ROBERT SIEGEL, HOST:
Delaware's is now the only state in the country that does not have access to commercial flights.
MARTIN: That means Delawareans have to make the schlep to Philly or Baltimore if they want to fly.
SCOTT GOSS: To Philadelphia can take about 45 minutes to an hour. To Baltimore, it can be an hour to an hour and a half.
SIEGEL: Scott Goss, a reporter for The News Journal of Wilmington says Frontier Airlines quietly withdrew from Newcastle Airport last week. It had been the only airline offering service in the state.
MARTIN: Frontier isn't the first to depart Delaware. Since the 1960s, United, Delta and U,S. Airways are about the companies that have come and gone.
SIEGEL: The problem is Delaware's proximity to those other cities. Scott Goss says Frontier began canceling flights last October.

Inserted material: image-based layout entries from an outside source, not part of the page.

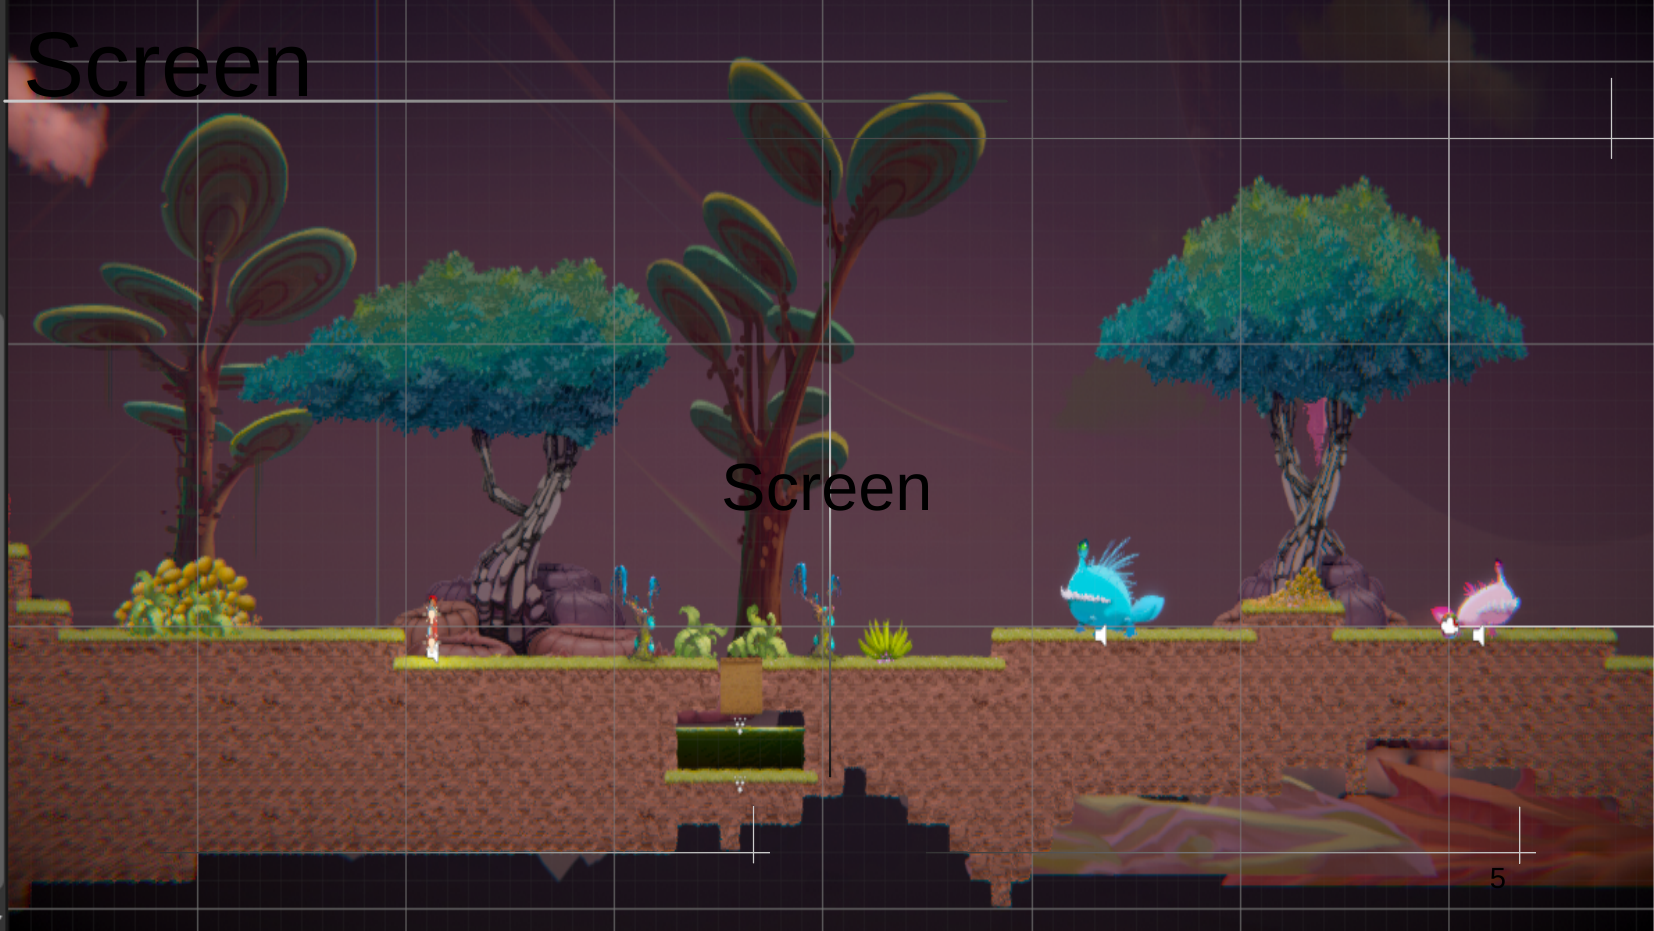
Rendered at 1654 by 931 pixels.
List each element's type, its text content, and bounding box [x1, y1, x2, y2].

picture [0, 0, 1654, 931]
subtitle Screen [82, 217, 1571, 758]
title Screen [23, 11, 1589, 119]
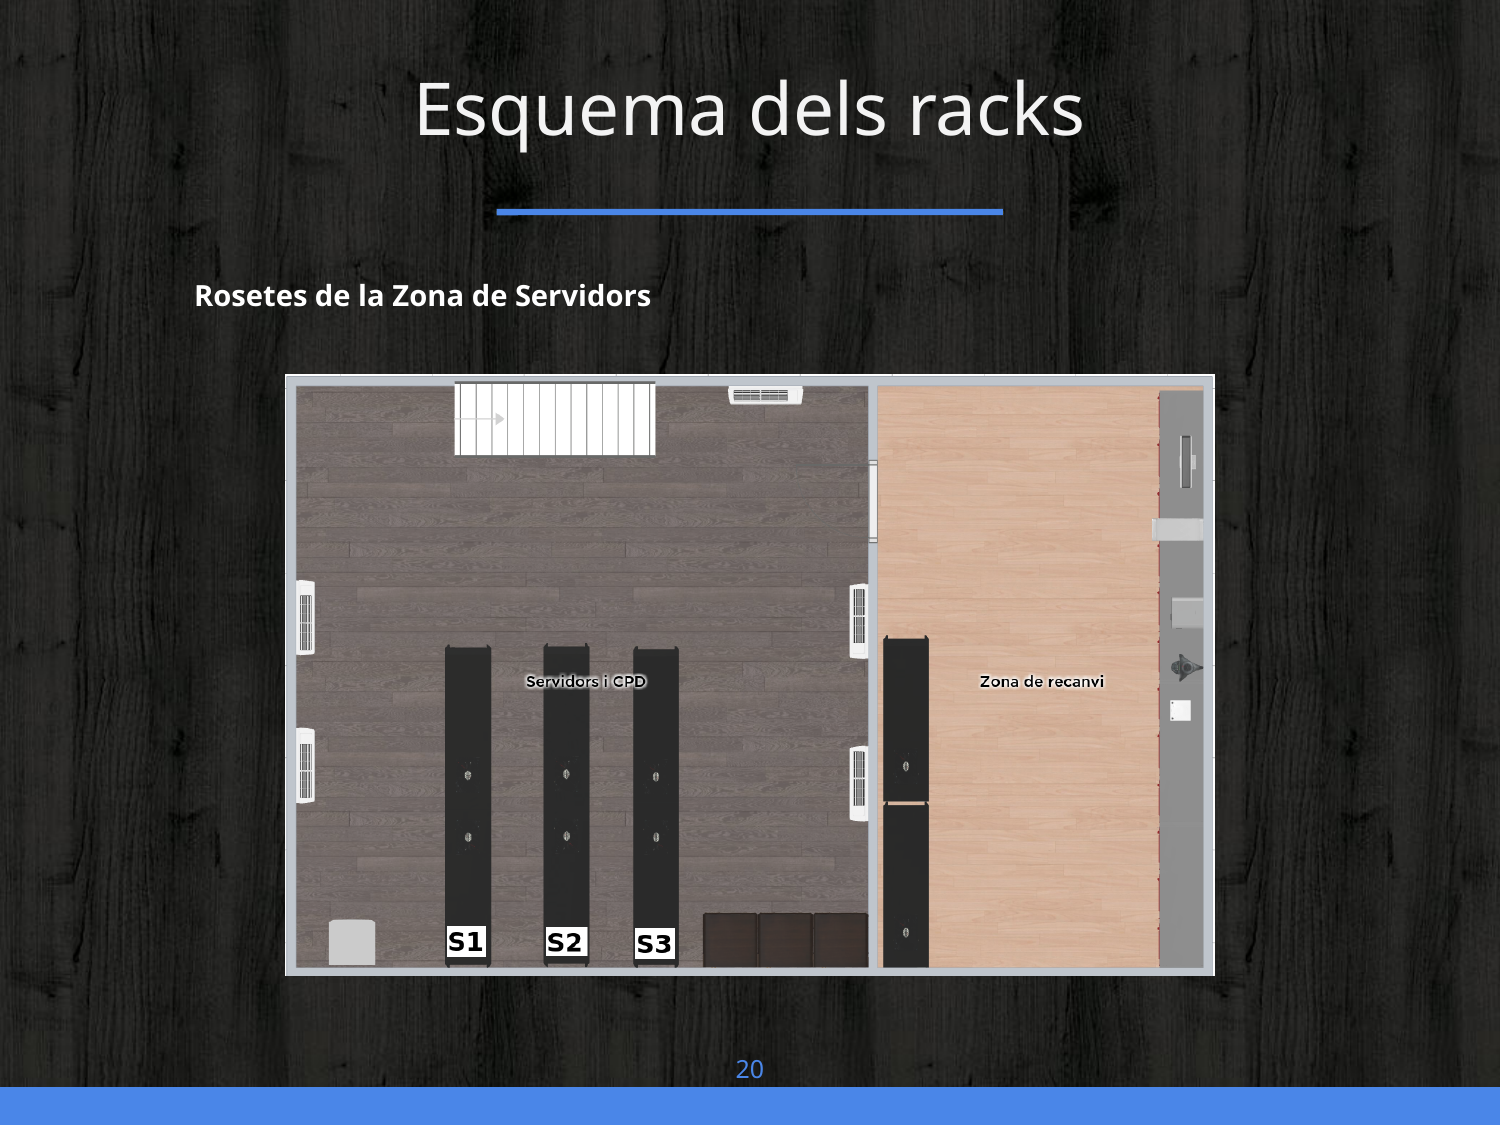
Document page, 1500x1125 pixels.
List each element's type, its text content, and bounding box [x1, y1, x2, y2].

picture [0, 0, 1500, 1087]
title Esquema dels racks [75, 0, 1425, 213]
slide_number 20 [705, 1038, 795, 1087]
text_box [0, 1087, 1500, 1125]
text_box Rosetes de la Zona de Servidors [179, 262, 820, 332]
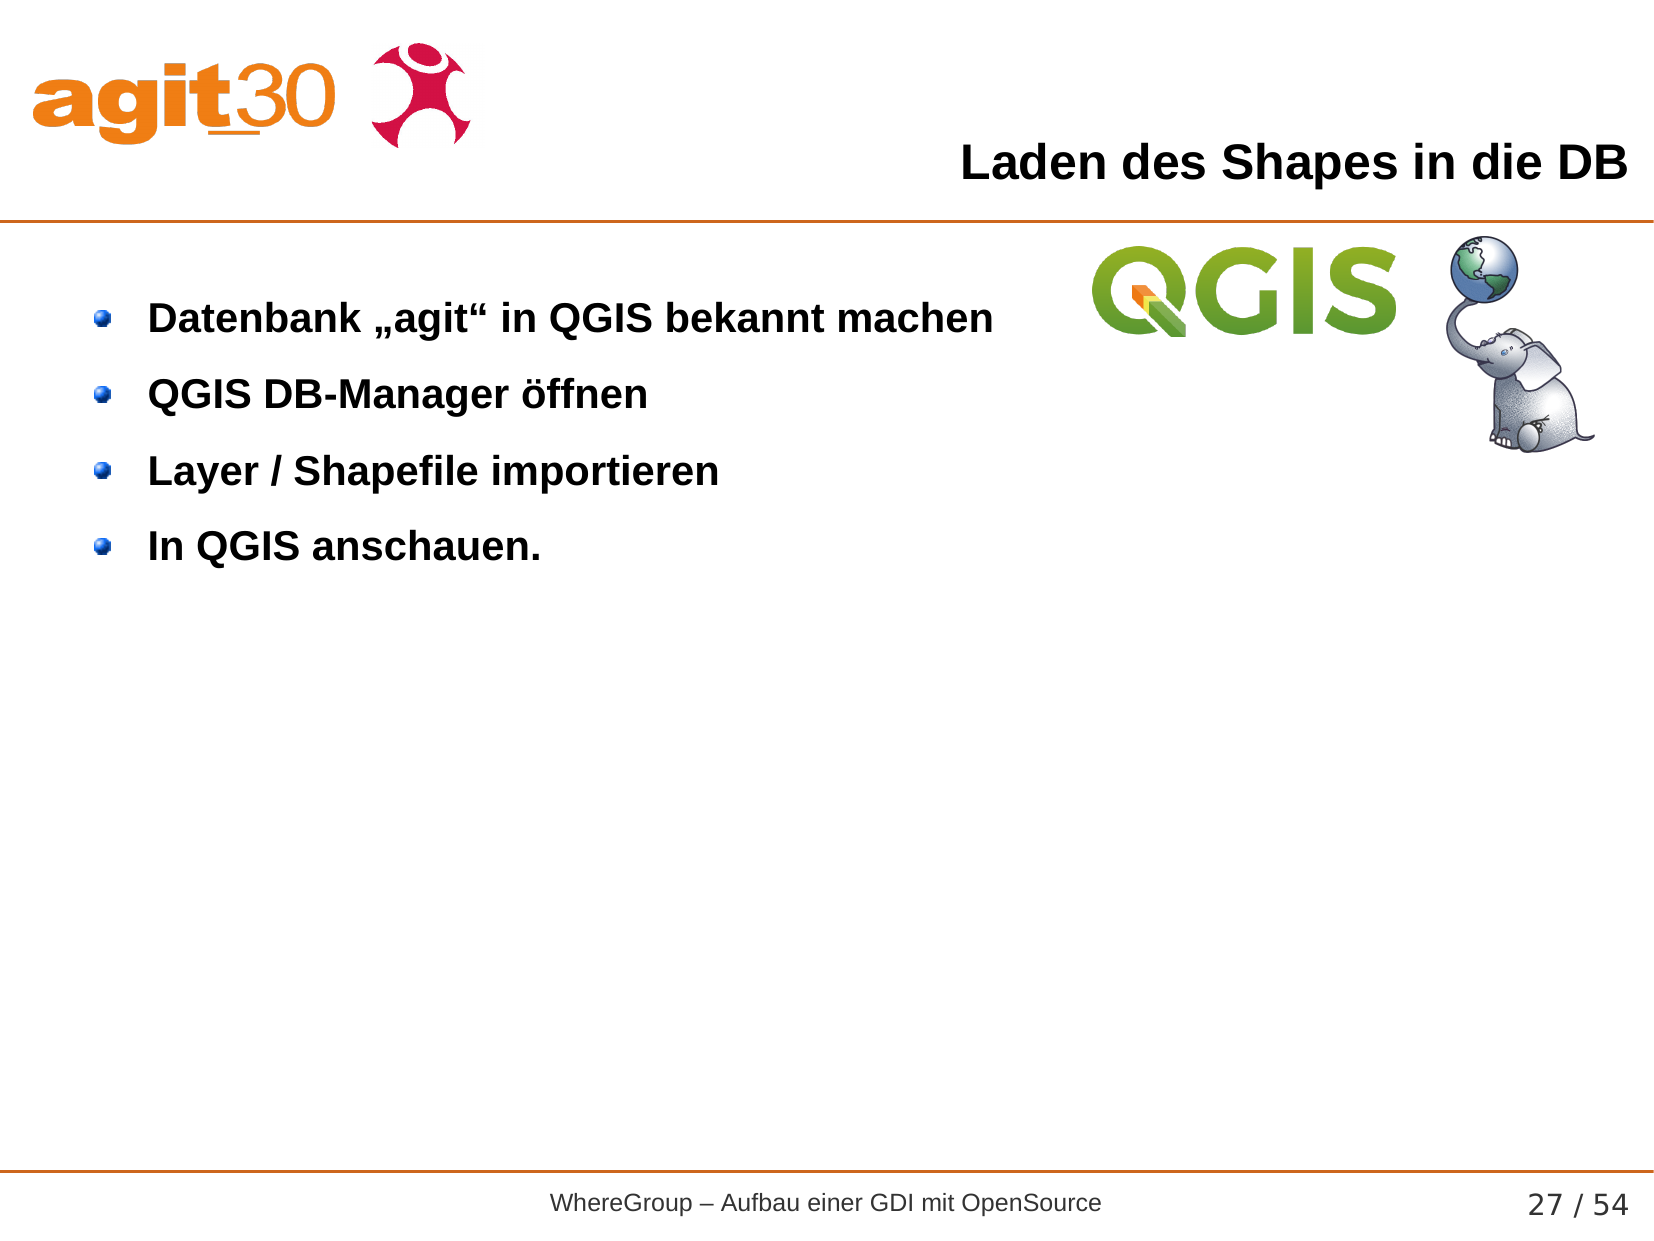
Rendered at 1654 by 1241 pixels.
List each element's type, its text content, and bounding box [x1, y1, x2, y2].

picture [1092, 246, 1396, 337]
picture [29, 58, 340, 148]
picture [1446, 236, 1595, 453]
list Datenbank „agit“ in QGIS bekannt machen QGIS DB-Manager öffnen Layer / Shapefile importieren In QGIS anschauen. [76, 295, 1565, 1138]
title Laden des Shapes in die DB [242, 118, 1630, 207]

That's when it started adding flights out of Philadelphia International Airport.
GOSS: Those connecting flights it's able to get there may be more profitable for the company, but it wasn't that the service wasn't used or wasn't popular here in Delaware.
SIEGEL: In fact, Goss says, people were using the airport. Flights were more than 80 percent full.
MARTIN: But there's no regulation that says Frontier or any airline has to commit to an airport.
GOSS: Airlines are not required to sign any type of contract promising to provide service for any length of time. They can come and go as they please.
MARTIN: So this is what Delawareans get - turbulence.